Opie was born in London in 1958 and raised in the city of Oxford. He attended The Dragon School and then Magdalen College School, Oxford, from 1972 to 1977. He graduated in 1982 from Goldsmiths, University of London, where he was taught by conceptual artist and painter Michael Craig-Martin. He was a Sargant Fellow at The British School at Rome in 1994.

==Work==
Julian Opie’s artwork is similar to pop art. Portraits and animated walking figures, rendered with minimal detail in black line drawing, are hallmarks of the artist's style. His themes have been described as "engagement with art history, use of new technology, obsession with the human body" and "work with one idea across different media". Similarly, the national art critic of The Australian, Christopher Allen, laments Opie's "limited repertoire of tricks" and described his work as "slight and ultimately commercial, if not actually kitsch". When asked to describe his approach, Opie said "I often feel that trying to make something realistic is the one criterion I can feel fairly sure of. Another one I sometimes use is, would I like to have it in my room? And I occasionally use the idea, if God allowed you to show Him one [portrait] to judge you by, would this really be it?"

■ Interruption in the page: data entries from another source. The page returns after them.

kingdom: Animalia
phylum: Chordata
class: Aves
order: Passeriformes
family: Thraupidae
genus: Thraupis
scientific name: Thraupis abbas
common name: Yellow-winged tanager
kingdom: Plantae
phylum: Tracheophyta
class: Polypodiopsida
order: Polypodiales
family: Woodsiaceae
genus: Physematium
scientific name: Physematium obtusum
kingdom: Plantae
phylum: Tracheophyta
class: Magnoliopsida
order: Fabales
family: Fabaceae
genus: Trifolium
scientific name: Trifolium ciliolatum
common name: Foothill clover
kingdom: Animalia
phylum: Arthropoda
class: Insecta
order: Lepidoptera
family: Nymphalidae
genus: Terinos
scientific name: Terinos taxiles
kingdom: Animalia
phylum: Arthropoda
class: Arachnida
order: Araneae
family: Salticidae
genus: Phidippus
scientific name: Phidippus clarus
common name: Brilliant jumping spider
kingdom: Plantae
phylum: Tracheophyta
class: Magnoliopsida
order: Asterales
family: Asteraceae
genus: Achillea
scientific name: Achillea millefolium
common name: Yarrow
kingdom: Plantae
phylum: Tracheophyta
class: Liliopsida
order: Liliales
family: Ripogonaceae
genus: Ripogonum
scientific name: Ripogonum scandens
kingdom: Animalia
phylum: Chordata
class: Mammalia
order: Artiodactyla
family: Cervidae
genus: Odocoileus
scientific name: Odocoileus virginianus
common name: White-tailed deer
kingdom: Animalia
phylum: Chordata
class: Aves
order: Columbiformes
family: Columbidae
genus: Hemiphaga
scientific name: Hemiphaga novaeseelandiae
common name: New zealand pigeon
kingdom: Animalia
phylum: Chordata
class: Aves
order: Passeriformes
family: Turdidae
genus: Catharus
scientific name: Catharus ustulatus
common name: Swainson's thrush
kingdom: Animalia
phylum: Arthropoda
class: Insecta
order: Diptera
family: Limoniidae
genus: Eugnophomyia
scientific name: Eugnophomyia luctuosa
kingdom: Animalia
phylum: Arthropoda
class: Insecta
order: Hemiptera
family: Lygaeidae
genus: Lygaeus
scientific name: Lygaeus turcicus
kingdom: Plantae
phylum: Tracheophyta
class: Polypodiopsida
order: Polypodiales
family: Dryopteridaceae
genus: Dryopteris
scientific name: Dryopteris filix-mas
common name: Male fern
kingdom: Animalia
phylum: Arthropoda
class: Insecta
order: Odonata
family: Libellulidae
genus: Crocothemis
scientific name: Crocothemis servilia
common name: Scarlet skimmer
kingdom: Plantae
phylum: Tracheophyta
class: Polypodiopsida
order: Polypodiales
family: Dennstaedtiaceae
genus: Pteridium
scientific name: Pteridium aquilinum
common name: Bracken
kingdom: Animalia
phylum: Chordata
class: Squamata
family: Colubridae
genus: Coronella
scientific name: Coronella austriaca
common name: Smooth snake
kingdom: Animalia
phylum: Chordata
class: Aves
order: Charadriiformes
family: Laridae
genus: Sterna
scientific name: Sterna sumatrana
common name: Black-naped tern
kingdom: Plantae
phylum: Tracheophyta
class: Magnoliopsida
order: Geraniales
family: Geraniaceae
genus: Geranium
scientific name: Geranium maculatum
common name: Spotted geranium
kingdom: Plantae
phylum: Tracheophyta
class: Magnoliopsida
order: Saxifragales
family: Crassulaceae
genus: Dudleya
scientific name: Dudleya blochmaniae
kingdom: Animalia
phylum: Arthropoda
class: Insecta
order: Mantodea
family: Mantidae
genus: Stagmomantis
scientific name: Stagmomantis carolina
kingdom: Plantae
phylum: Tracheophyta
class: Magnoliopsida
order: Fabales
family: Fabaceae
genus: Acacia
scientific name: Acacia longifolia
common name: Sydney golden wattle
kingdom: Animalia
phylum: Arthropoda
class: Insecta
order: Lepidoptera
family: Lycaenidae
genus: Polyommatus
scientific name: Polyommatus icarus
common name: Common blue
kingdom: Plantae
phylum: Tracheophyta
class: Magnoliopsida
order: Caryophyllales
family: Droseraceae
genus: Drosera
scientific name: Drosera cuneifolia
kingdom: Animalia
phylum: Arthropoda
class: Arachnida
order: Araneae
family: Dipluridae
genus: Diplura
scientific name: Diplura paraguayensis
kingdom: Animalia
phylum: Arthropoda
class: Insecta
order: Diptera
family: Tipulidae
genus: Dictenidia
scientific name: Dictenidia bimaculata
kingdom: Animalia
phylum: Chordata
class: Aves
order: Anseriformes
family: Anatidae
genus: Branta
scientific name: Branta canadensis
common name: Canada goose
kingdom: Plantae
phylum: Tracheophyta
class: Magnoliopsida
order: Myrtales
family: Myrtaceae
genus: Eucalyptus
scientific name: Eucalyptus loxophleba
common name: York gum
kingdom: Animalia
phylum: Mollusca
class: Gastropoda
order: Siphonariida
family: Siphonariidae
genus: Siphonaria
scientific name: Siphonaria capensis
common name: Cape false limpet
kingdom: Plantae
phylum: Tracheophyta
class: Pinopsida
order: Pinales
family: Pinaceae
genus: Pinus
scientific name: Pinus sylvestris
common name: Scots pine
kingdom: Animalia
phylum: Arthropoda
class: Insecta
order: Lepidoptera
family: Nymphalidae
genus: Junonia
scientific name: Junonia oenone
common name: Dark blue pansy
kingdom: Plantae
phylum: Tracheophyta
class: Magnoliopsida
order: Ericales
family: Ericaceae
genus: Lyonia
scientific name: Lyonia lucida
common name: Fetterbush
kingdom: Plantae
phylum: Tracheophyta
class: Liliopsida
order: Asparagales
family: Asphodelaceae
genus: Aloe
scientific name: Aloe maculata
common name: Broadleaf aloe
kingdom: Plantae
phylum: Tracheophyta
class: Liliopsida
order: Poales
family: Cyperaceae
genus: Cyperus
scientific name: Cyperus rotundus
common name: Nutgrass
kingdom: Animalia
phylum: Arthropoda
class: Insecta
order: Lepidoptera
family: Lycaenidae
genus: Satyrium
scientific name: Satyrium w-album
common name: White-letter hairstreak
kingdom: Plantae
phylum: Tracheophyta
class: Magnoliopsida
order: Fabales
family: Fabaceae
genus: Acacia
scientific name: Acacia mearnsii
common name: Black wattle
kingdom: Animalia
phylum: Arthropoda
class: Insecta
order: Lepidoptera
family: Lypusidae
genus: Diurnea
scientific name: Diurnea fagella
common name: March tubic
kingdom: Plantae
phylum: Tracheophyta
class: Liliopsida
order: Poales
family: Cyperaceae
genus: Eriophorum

In 2007, the four-sided LED sculpture Ann Dancing was installed in Indianapolis, United States, as the first artwork on the Indianapolis Cultural Trail. Opie has also created a monument to singer Bryan Adams.

===Commissions===
One of Opie's most notable commissions was the design of an album cover for British pop band Blur in 2000, for which he received a Music Week CADS award. In 2006, he created an LED projection for U2's Vertigo world tour, and in 2008 Opie created a set design for Wayne McGregor's ballet Infra for the Royal Opera House in London. In 2010, he was commissioned by the National Portrait Gallery, London, to create a portrait of the inventor and engineer Sir James Dyson, titled James, Inventor. In 2019, for his former school Magdalen College School, Oxford, he created a digital screen showing two children in school uniform running.

==Public collections==
Six of Opie's portraits are in the collection of the National Portrait Gallery, London: four portraits of the band members of Blur executed in colour print on paper, one of inventor and engineer Sir James Dyson rendered by inkjet on canvas, and a self-portrait, Julian with t-shirt, executed on an LCD screen with computer software. More than two dozen of Opie's portraits, landscapes, and other works are in the collection of the Tate and six works are in the collection of the Museum of Modern Art, New York. Other collections include Victoria and Albert Museum, Arts Council and the British Council in London; ICA Boston; Essl Collection in Vienna; IVAM in Spain; the Israel Museum in Jerusalem and Takamatsu City Museum of Art in Japan.